La gamification fonctionne-t-elle ?
Parfois, pas toujours. Elle marche pour le comportement positif (signaler, repérer, être ambassadeur). Elle dessert quand on l'oriente vers le négatif (rendre les clics visibles). Testez en petit pilote avant un déploiement large.
Combien de temps peut durer un module ?
Quatre à huit minutes. Au-delà de dix, complétion et mémorisation baissent. Le microlearning fonctionne mieux qu'une longue session, même à temps total égal.
Les histoires aident-elles vraiment ?
Oui. On retient bien mieux des histoires que des puces. Un exemple anonymisé de votre propre organisation tient plus longtemps qu'une explication générique. Utilisez du réel quand c'est sûr.
Faut-il utiliser une mascotte ?
Pas obligatoire, mais efficace. Une identité reconnaissable donne un visage au programme. Elle rend la sécurité moins menaçante. Exemple néerlandais : Victor Veiligeit, une chèvre comme mascotte de sensibilisation.
Quelle est la chose la plus importante à éviter ?

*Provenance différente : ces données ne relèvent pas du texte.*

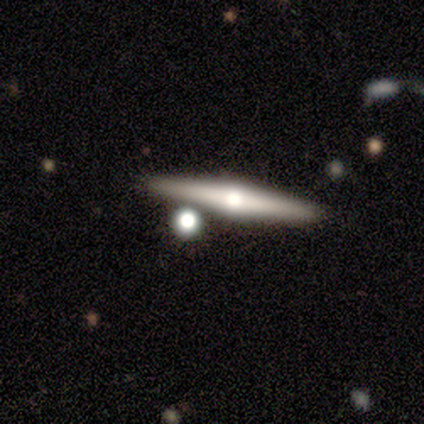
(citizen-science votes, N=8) Smooth or featured?
  - featured or disk: 75% *
  - smooth: 25%
  - star or artifact: 0%
Edge-on disk?
  - yes: 100% *
  - no: 0%
Edge-on bulge?
  - rounded: 100% *
  - boxy: 0%
  - none: 0%
Merging?
  - none: 100% *
  - minor disturbance: 0%
  - major disturbance: 0%
  - merger: 0%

Ne sanctionnez jamais un clic en simulation par une re-formation obligatoire ou une visibilité auprès du manager. Cela détruit la culture de signalement, qui est la défense principale contre les vraies attaques.
Comment mesurer si ma formation est attrayante ?
Combinez trois chiffres durs (taux de complétion, volontariat sur les modules suivants, taux de signalement en simulation) avec deux signaux doux (retours par module, nombre d'ambassadeurs inscrits). Un nombre croissant d'ambassadeurs est un signe fort.